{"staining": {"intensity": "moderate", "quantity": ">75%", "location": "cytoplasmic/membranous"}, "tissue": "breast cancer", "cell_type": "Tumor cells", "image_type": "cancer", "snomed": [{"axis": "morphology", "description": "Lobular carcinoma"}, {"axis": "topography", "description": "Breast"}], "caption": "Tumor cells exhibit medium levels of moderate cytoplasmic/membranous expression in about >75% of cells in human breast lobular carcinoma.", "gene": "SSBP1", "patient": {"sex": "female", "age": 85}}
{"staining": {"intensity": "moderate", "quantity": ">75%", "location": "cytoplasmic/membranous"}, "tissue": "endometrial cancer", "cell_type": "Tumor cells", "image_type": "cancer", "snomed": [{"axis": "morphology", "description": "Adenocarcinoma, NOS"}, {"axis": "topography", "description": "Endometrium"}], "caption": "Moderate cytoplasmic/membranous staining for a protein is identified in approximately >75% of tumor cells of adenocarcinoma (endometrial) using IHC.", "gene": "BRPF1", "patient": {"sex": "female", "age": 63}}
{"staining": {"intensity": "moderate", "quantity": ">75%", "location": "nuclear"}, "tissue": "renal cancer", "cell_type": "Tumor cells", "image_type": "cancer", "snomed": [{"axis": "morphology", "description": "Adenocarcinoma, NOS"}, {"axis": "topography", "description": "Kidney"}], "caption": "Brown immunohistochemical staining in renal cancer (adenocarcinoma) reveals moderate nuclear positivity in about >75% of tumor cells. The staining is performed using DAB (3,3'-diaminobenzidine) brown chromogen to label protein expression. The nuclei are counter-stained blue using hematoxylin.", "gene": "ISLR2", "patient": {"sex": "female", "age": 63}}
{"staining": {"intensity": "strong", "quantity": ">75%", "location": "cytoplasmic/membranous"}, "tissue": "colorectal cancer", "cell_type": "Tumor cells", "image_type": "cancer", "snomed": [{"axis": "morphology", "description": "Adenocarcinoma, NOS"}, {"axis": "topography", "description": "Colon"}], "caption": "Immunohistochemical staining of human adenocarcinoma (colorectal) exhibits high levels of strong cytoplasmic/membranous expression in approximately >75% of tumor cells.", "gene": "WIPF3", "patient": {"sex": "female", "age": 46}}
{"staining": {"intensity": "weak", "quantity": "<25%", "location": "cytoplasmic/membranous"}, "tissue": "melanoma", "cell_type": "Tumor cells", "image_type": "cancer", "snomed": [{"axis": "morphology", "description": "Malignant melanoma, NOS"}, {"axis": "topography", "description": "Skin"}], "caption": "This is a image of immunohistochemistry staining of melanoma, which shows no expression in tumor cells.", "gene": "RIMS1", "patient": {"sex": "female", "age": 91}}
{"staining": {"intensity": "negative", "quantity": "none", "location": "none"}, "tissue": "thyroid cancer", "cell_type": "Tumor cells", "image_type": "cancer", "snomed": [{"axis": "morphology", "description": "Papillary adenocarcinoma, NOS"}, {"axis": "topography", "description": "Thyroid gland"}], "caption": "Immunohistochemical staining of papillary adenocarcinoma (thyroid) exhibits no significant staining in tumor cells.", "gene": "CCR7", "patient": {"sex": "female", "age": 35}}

********

Task details | A word-for-word transcription of all the data is needed.

Exercise output |
{"staining": {"intensity": "moderate", "quantity": ">75%", "location": "cytoplasmic/membranous"}, "tissue": "breast cancer", "cell_type": "Tumor cells", "image_type": "cancer", "snomed": [{"axis": "morphology", "description": "Lobular carcinoma"}, {"axis": "topography", "description": "Breast"}], "caption": "Tumor cells exhibit medium levels of moderate cytoplasmic/membranous expression in about >75% of cells in human breast lobular carcinoma.", "gene": "SSBP1", "patient": {"sex": "female", "age": 85}}
{"staining": {"intensity": "moderate", "quantity": ">75%", "location": "cytoplasmic/membranous"}, "tissue": "endometrial cancer", "cell_type": "Tumor cells", "image_type": "cancer", "snomed": [{"axis": "morphology", "description": "Adenocarcinoma, NOS"}, {"axis": "topography", "description": "Endometrium"}], "caption": "Moderate cytoplasmic/membranous staining for a protein is identified in approximately >75% of tumor cells of adenocarcinoma (endometrial) using IHC.", "gene": "BRPF1", "patient": {"sex": "female", "age": 63}}
{"staining": {"intensity": "moderate", "quantity": ">75%", "location": "nuclear"}, "tissue": "renal cancer", "cell_type": "Tumor cells", "image_type": "cancer", "snomed": [{"axis": "morphology", "description": "Adenocarcinoma, NOS"}, {"axis": "topography", "description": "Kidney"}], "caption": "Brown immunohistochemical staining in renal cancer (adenocarcinoma) reveals moderate nuclear positivity in about >75% of tumor cells. The staining is performed using DAB (3,3'-diaminobenzidine) brown chromogen to label protein expression. The nuclei are counter-stained blue using hematoxylin.", "gene": "ISLR2", "patient": {"sex": "female", "age": 63}}
{"staining": {"intensity": "strong", "quantity": ">75%", "location": "cytoplasmic/membranous"}, "tissue": "colorectal cancer", "cell_type": "Tumor cells", "image_type": "cancer", "snomed": [{"axis": "morphology", "description": "Adenocarcinoma, NOS"}, {"axis": "topography", "description": "Colon"}], "caption": "Immunohistochemical staining of human adenocarcinoma (colorectal) exhibits high levels of strong cytoplasmic/membranous expression in approximately >75% of tumor cells.", "gene": "WIPF3", "patient": {"sex": "female", "age": 46}}
{"staining": {"intensity": "weak", "quantity": "<25%", "location": "cytoplasmic/membranous"}, "tissue": "melanoma", "cell_type": "Tumor cells", "image_type": "cancer", "snomed": [{"axis": "morphology", "description": "Malignant melanoma, NOS"}, {"axis": "topography", "description": "Skin"}], "caption": "This is a image of immunohistochemistry staining of melanoma, which shows no expression in tumor cells.", "gene": "RIMS1", "patient": {"sex": "female", "age": 91}}
{"staining": {"intensity": "negative", "quantity": "none", "location": "none"}, "tissue": "thyroid cancer", "cell_type": "Tumor cells", "image_type": "cancer", "snomed": [{"axis": "morphology", "description": "Papillary adenocarcinoma, NOS"}, {"axis": "topography", "description": "Thyroid gland"}], "caption": "Immunohistochemical staining of papillary adenocarcinoma (thyroid) exhibits no significant staining in tumor cells.", "gene": "CCR7", "patient": {"sex": "female", "age": 35}}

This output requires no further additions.